NEW DELHI: Three years after it was initiated, the Delhi Forest and Wildlife Department has dropped the plan to control the surging monkey population in the capital through laparoscopic sterilisation, according to officials.
The plan to use an immunocontraceptive vaccine, which can make monkeys sterile, will remain off the table till there is enough concrete evidence on its efficacy and long-term effects, they said.
However, the department is preparing a proposal to conduct a monkey census with the help of the Wildlife Institute of India (WII) and train monkey catchers, employed by civic bodies, at the Dehradun facility.
The decisions were taken last week at a meeting of the Enforcement Committee set up by the Delhi High Court to deal with the monkey menace in the national capital.
Experts from WII also attended it.
“There was no discussion on surgical sterilisation to control the monkey population. That plan has been dropped. Immunocontraceptive vaccine is also off the table for now. We don’t know what effect it may have on the animal population. There is no literature about its large-scale effect or a proven record of success, an official told PTI.
Animal rights activists have repeatedly opposed surgical sterilisation of monkeys in Delhi, citing failed attempts in Himachal Pradesh and Agra.
Gauri Mulekhi from People for Animals (PFA), a non-government organisation advocating for animal rights in India, said the surgical sterilisation project failed in Himachal Pradesh and Uttar Pradesh.
“They spent crores on surgical sterilisation of around two lakh monkeys in Himachal Pradesh and ended up making them extremely aggressive. Then they declared them vermin and killed them. The same thing happened when the Agra Development Authority tried sterilising monkeys.
“We don’t have to aggravate a problem by mindlessly putting some unscientific method in place. It’s nice that the forest department is now looking for scientific solutions,” she said The officials PTI talked to acknowledged that surgical sterilisation is not a successful way to deal with the monkey menace.
“Sterilisation may not yield the desired results as an alpha male captured will be quickly replaced by another male. Monkeys will become aggressive, which will increase cases of man-animal conflict. It is not a proven successful method,” an official said.
The department is now focusing on preventing people from feeding monkeys, better animal management and upgrading the skills of the catchers.
“It has been decided to send the monkey catchers employed by civic bodies for training at the Wildlife Institute of India. We are going to approach the WII and ask them to send us estimates. Thereafter, a proposal for funds will be sent to the central government,” a senior official said.
The focus of the training will be on “ethical ways to catch monkeys and how to capture them in troops”, a member of the committee said, adding that this is the first time it is being conducted.
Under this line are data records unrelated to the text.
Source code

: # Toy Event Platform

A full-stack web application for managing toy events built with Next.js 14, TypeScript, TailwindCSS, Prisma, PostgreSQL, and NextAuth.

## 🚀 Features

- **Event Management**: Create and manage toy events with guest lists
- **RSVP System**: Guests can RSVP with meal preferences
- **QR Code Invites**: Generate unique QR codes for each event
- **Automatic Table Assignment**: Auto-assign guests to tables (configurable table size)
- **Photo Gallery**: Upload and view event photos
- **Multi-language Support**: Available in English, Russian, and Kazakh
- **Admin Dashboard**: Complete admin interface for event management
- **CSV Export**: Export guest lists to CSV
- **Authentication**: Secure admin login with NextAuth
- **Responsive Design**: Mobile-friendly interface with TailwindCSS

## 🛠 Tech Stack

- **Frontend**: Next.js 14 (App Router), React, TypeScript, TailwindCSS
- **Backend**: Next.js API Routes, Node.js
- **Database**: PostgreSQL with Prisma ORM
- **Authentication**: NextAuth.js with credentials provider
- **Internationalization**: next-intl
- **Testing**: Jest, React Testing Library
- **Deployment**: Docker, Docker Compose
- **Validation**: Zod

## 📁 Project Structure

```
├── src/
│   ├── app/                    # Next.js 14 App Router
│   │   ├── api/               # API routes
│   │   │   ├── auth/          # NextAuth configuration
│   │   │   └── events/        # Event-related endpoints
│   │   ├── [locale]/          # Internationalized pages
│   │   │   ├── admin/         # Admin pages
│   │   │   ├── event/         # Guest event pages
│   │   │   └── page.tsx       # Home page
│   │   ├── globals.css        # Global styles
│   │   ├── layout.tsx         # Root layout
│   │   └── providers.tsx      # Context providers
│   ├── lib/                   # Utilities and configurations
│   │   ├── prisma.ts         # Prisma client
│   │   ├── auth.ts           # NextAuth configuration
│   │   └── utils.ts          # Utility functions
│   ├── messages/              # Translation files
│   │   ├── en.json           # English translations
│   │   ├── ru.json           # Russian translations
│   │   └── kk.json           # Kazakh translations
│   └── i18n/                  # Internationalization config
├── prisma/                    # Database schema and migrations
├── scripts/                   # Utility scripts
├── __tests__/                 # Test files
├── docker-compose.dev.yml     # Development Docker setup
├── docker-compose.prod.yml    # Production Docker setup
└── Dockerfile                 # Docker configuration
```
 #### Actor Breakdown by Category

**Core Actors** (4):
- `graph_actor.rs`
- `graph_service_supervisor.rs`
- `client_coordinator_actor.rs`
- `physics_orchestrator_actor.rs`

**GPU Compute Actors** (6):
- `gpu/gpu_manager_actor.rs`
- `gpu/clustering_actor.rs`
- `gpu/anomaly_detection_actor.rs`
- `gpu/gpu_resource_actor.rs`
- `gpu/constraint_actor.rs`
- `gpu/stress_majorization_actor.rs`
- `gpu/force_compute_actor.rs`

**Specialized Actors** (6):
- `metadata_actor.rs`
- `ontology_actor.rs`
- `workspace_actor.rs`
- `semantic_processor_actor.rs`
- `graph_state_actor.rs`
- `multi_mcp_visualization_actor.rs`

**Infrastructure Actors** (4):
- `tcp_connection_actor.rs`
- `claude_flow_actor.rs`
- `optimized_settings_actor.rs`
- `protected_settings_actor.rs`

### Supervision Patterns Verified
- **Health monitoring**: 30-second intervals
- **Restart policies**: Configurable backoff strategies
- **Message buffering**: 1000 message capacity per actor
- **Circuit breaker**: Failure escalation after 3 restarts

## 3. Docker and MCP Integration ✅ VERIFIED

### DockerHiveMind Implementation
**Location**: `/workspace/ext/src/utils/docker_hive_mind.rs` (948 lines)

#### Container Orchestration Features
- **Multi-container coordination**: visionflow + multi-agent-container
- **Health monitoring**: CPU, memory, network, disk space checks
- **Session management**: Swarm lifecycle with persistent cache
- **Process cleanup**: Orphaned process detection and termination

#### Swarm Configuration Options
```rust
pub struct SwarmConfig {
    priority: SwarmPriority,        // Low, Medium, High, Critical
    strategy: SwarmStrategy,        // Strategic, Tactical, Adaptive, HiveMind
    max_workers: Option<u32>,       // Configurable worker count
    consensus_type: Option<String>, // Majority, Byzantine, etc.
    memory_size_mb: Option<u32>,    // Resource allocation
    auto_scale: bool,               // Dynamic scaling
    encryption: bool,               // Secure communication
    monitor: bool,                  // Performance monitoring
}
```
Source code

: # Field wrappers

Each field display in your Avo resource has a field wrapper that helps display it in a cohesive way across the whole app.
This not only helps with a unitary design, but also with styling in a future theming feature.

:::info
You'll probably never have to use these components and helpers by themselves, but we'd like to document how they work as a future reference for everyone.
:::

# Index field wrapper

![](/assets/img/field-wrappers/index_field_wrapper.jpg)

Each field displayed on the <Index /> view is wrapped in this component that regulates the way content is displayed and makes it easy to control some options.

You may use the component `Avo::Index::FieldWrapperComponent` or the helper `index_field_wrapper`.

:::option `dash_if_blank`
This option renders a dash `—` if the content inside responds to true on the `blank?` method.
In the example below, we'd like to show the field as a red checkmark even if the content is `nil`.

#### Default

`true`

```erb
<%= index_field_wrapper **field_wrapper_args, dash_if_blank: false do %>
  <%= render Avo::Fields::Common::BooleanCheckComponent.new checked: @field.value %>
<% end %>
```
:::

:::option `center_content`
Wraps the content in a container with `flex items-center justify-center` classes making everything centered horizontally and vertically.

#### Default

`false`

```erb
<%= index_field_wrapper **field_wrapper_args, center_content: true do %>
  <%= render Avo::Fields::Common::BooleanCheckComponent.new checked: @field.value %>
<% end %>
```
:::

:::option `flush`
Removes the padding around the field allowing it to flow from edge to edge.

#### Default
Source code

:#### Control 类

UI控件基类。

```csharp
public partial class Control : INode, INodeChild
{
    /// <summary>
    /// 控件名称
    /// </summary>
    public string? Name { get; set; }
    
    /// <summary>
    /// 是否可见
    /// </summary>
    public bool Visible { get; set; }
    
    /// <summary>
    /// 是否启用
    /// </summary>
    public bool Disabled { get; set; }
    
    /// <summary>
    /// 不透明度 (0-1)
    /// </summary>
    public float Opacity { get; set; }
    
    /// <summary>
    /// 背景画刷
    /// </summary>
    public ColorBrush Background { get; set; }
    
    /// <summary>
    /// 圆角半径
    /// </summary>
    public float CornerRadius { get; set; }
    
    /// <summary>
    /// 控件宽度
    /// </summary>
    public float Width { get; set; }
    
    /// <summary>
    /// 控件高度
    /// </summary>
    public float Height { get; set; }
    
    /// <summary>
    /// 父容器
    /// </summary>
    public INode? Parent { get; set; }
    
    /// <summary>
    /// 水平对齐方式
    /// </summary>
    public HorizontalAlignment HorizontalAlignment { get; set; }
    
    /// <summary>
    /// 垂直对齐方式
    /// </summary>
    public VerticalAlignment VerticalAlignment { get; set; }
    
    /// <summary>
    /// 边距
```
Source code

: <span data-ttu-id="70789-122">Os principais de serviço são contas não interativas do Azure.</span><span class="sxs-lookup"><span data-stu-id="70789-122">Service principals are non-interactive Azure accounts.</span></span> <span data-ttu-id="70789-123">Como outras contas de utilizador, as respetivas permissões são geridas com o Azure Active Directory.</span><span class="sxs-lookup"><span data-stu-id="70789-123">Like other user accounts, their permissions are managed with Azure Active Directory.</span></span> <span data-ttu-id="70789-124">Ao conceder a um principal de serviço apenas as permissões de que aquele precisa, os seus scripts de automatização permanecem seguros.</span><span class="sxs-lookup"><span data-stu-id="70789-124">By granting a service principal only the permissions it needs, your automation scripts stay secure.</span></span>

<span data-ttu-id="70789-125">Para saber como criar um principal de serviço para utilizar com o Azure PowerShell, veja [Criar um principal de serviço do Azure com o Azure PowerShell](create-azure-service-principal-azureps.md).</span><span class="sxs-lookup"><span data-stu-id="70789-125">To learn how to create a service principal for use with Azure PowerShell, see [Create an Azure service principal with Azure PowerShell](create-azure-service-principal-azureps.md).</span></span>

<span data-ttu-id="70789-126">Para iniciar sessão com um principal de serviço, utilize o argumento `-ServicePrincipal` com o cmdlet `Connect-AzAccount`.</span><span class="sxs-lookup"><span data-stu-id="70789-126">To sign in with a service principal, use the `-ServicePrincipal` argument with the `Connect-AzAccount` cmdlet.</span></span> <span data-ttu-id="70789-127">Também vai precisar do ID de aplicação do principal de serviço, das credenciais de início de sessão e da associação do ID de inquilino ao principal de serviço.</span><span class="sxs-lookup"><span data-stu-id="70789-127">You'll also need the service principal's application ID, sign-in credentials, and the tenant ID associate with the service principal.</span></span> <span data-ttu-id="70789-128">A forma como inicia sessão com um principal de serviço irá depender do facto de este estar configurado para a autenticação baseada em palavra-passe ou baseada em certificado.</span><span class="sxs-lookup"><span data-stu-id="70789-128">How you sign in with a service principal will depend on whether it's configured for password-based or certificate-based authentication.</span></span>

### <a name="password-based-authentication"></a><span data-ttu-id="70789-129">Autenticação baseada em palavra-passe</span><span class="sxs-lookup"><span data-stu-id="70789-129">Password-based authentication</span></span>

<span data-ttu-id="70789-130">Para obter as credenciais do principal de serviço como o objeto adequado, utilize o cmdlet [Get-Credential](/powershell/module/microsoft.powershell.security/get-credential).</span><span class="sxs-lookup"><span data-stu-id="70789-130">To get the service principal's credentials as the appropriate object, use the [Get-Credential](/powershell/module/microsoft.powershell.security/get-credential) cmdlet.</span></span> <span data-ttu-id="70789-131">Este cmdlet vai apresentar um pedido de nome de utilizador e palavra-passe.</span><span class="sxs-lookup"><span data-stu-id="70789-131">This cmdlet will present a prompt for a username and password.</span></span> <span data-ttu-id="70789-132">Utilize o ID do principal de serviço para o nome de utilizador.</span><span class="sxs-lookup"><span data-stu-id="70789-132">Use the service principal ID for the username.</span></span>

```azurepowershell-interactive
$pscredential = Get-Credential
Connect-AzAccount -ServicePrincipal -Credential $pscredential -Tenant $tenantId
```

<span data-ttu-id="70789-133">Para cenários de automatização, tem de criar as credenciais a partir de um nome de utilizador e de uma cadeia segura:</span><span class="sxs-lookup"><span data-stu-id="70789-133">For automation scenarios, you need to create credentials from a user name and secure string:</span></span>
In 2007, the Delhi High Court had asked municipal corporations to catch monkeys from human habitations and shift them to the Asola Bhatti sanctuary.
It had directed the forest department to provide the animals food so that they do not venture out.
At present, there are more than 25,000 monkeys in the sanctuary and there is no count of those roaming free in human habitations, according to the officials.
The department will also ask the WII to conduct a census to determine the monkey population in the capital.
However, the idea is not new.
It was decided to conduct monkey mapping in 2020 but the exercise could not be undertaken due to the COVID-19 pandemic.
“You have to follow a scientific approach — a census to identify the areas having a large concentration of monkeys. Randomly picking up a monkey and giving it a contraceptive pill amounts to nothing,” the committee member quoted above said.
The officials said civic bodies have also been asked to actively fine people found feeding monkeys in public areas and revive three centres to collect food for monkeys in the Asola Bhatti sanctuary.
The Delhi High Court had ordered that no person can feed monkeys in public areas, particularly around the western command, Rashtrapati Bhawan, Connaught Place, Central Secretariat and Qutub area where they are present in large numbers.
“The MCD/NDMC is entitled to challan such persons for creating public nuisance and can impose fine in accordance with the provisions of the Municipal Corporation of Delhi Act/New Delhi Municipal Council Act or any other law empowering them to act in this regard,” the 2007 order read.
The officials had earlier said that not a single monkey could be sterilised in Delhi since January 2019 when the Centre released funds to the city forest department to control the simian population through laparoscopic sterilisation.
In 2018, the then chief wildlife warden, Ishwar Singh, had prepared a three-year plan to sterilise monkeys of reproductive age to curb the monkey menace in the national capital.
The Centre sanctioned Rs 5.43 crore to the forest department in January 2019 for surgical sterilisation of 8,000 monkeys in the first year.
The forest department floated tenders thrice, but no agency came forward to capture and sterilise monkeys.
Not much could be done during the pandemic and the fund has been returned to the Centre.
There is no proposal for sterilisation pending now, an official said.